Write the next part of the article about Colin Clancy's debut novel "Ski Bum," picking up after its last sentence.
== Supplied passage ==
Frisco and Copper Mountain Resort are the subject of a new coming-of-age and adventure book, ‘Ski Bum’
Colin Clancy’s debut novel to release December

Colin Clancy/Courtesy photo
Colin Clancy lived vicariously through stories when he was young, and he hopes to share a similar sense of adventure with his debut novel.
The Utah-based writer will release “Ski Bum” in December, and the setting takes many cues from his time spent in Summit County — specifically Frisco and Copper Mountain Resort.
Growing up in southwestern Michigan near Kalamazoo, a love for reading introduced Clancy not only to his passion of writing, but also his interest in mountain climbing and other exciting subjects not found near his home. Friends, meanwhile, got him hooked on the sport of skiing.
“It was the first real taste of freedom,” Clancy said.
He started out skiing in his school’s ski club, going out once a week on the icy hills of Michigan at night. Clancy said it cost $8 for a lift ticket and they’d ski lap after lap until last chair. His friend’s family also had a cottage in Crystal Mountain in northern Michigan where he would spend weekends.
“I was always chasing that feeling,” Clancy said. “There’s something about a perfect ski turn where you’re going fast and you lay down a perfect carve. I don’t think there is any other feeling in the world like it.”

“Ski Bum” by Colin Clancy tells the story of Jimmy and friends finding their way in life while getting up to shenanigans in a resort town. It is based on Clancy’s seasons of living and working at Copper Mountain Resort.
“Ski Bum” by Colin Clancy
Van Velzer Press, December 2022
224 pages, $9.99 for e-book, $22.77 for paperback and $29.77 for hardcover
Visit ColinClancy.net to preorder. Colin Clancy will donate 10% of presale proceeds to Protect Our Winters.
His first visit to Breckenridge was spring break his junior year of high school around 2001. From that trip, Clancy said he never looked back. He knew wanted to be out West. He joined his college club race team his freshman and sophomore year of college at Western Michigan University. The club would travel for races, mostly throughout Michigan and into Canada.
However, partly because of that trip to Breckenridge, he followed a friend’s suggestion and took a semester off to be a “ski bum.” He landed at Copper Mountain Resort in December 2004. The formative experience had him return for the 2005-06 season before finishing up his degree.
===
== Raw records ==
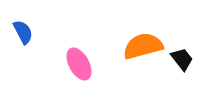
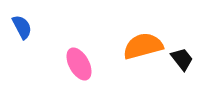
blue semicircle: moved 1 px left, 5 px up
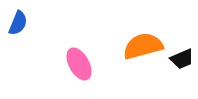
blue semicircle: moved 4 px left, 4 px up; rotated 50 degrees clockwise
black trapezoid: rotated 105 degrees clockwise
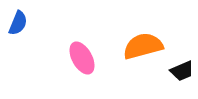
black trapezoid: moved 12 px down
pink ellipse: moved 3 px right, 6 px up
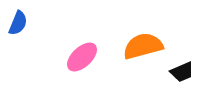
pink ellipse: moved 1 px up; rotated 76 degrees clockwise
black trapezoid: moved 1 px down
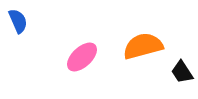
blue semicircle: moved 2 px up; rotated 45 degrees counterclockwise
black trapezoid: rotated 80 degrees clockwise
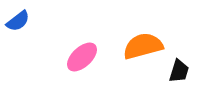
blue semicircle: rotated 75 degrees clockwise
black trapezoid: moved 3 px left, 1 px up; rotated 130 degrees counterclockwise
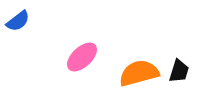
orange semicircle: moved 4 px left, 27 px down
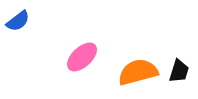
orange semicircle: moved 1 px left, 1 px up
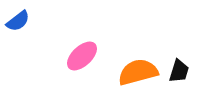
pink ellipse: moved 1 px up
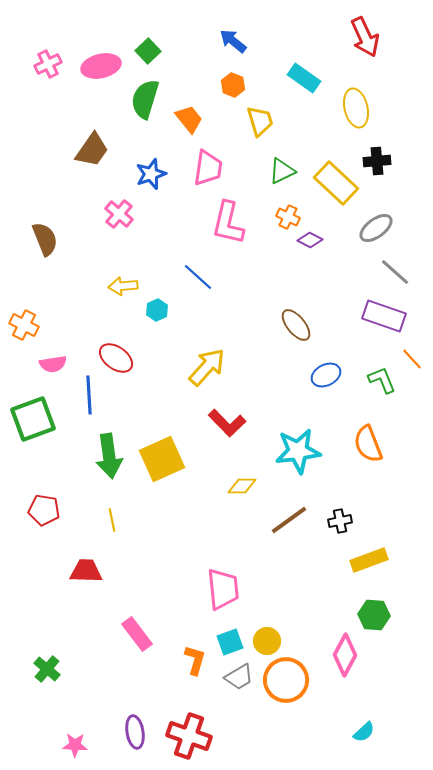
===
[Answer for the task]:
“We fell in love with Copper, and my first season there, I made so many great friends that I just decided to go back,” Clancy said.
The first season, Clancy was a lift attendant and line cook, and during his second season, he was a kids ski instructor and did setups for banquets.
It was at Copper that the seeds for writing “Ski Bum” were planted. Clancy kept a journal at the lift shack at the top of Storm King, writing down observations of the winter sports and his coworkers, who he said had big personalities.
The book’s protagonist, Jimmy, has a roommate named Bill that is based on his friend Adam from Wisconsin. The pair would hang out and discuss life plans and more in the shack. Adam was 26 and Clancy was 20 at the time, and he said it felt like Adam already lived a full, adventurous life. He learned a lot from him in a very memorable location.
“I remember sitting up there when the wind felt like it was going to blow the shack right off the top of the mountain,” Clancy said. “I remember being there on a day where it was a blizzard but it started thundering and the sky turned this yellow color, just dumping snow, and it felt so otherworldly.”
Clancy said he changed Copper’s name to Silver Mountain to give him more liberty, whittled down 20 or so characters to a composite handful and changed the chronology to make a better story. However, he said that anyone who is familiar with Summit County or has skied there would recognize it as Copper. He still uses the name Frisco as well as the same names of runs and chair lifts at Copper.
Clancy primarily writes nonfiction. He wrote for the school newspaper in college and high school, which led him to a career in penning essays, interviews and more for outlets like The Ski Journal, The Flyfish Journal, Condé Nast Traveler and Powder Magazine. His day job is marketing for hunting and other outdoor brands.
Yet a fiction novel was always in the back of his mind, and he’s excited for its release.
“It’s definitely a cliche, but I think it is true that in a lot of ways fiction can sort of tell a bigger truth than nonfiction can,” Clancy said. “… What I really want people, especially skiers, to recognize and feel is the feeling of skiing — the sensory details, the passion and the love for the sport and the all-encompassing drive to get out in the mountains everyday.”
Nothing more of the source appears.